The Loculus team maintains a customizable processing pipeline which uses Nextclade to align sequences to a reference and generate statistics, which is discussed in more detail below.

If you have developed a pipeline and would like it to be added to this list, please contact us!

Nextclade-based pipeline

Maintained by the Loculus team

This pipeline supports all schemas where each segment has one unique reference that it should be aligned to, e.g. the one organism, multi-segment schema, the multi-organism schema and even the no alignment schema.

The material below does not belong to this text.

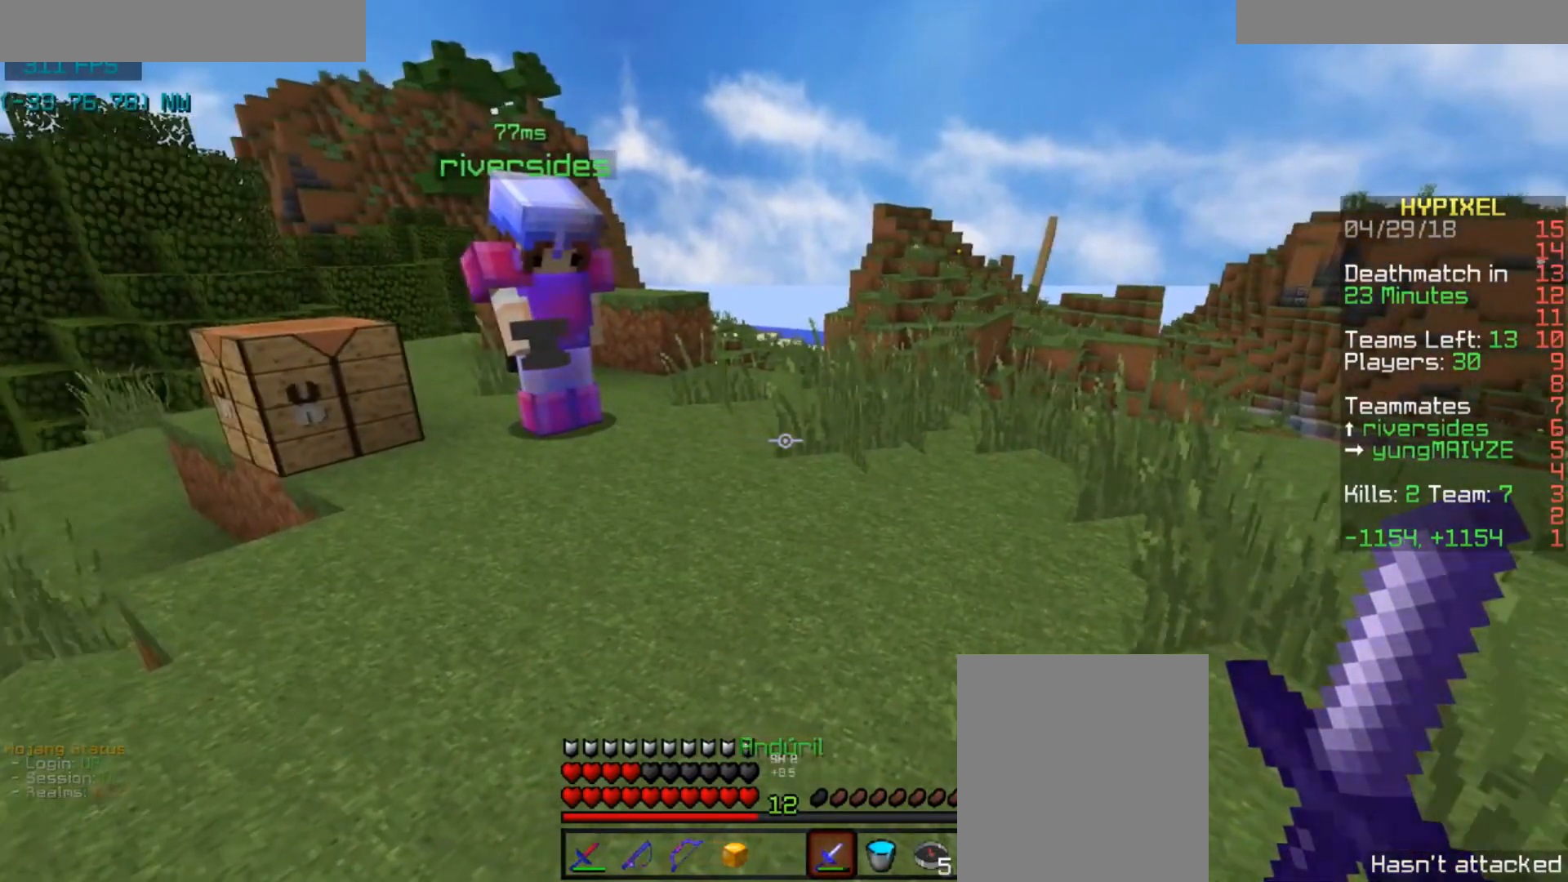
{"keys": [], "mouse": [], "events": [[167, "s", "down"], [501, "s", "up"]]}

Given a nextclade dataset this pipeline uses nextclade run for alignment, mutation calling, and quality checks. When no nextclade dataset is given the pipeline will not do any sequence validation and only perform metadata checks (see below). The pipeline requires a Nextclade dataset with the same reference genome as the one used by Loculus, nextclade will also perform clade assignment and phylogenetic placement if the dataset includes this information. To use this pipeline for new pathogens, check if there is already an existing nextclade dataset for that pathogen here, or follow the steps in the dataset creation guide to create a new dataset. For example for mpox we use nextstrain/mpox/all-clades, defined in the values.yaml as:

preprocessing:
- configFile:
nextclade_dataset_name: nextstrain/mpox/all-clades

Additionally the pipeline performs checks on the metadata fields. The checks are defined by custom preprocessing functions in the values.yaml file. These checks can be applied to and customized for other metadata fields, see Preprocessing Checks for more info.

In the default configuration the pipeline performs:

  • type checks: Checks that the type of each metadata field corresponds to the expected type value seen in the config (default is string).
  • required value checks: Checks that if a field is required, e.g. required field in config is true, that that field is not None.
  • INSDC-accepted country checks: Using the process_options preprocessing function checks that the geoLocCountry field is set to an INSDC-accepted country option.

The pipeline also formats metadata fields:

  • parse timestamp: Takes an ISO timestamp e.g. 2022-11-01T00:00:00Z and returns that field in the %Y-%m-%d format.

The code is available on GitHub under the AGPL-3.0 license.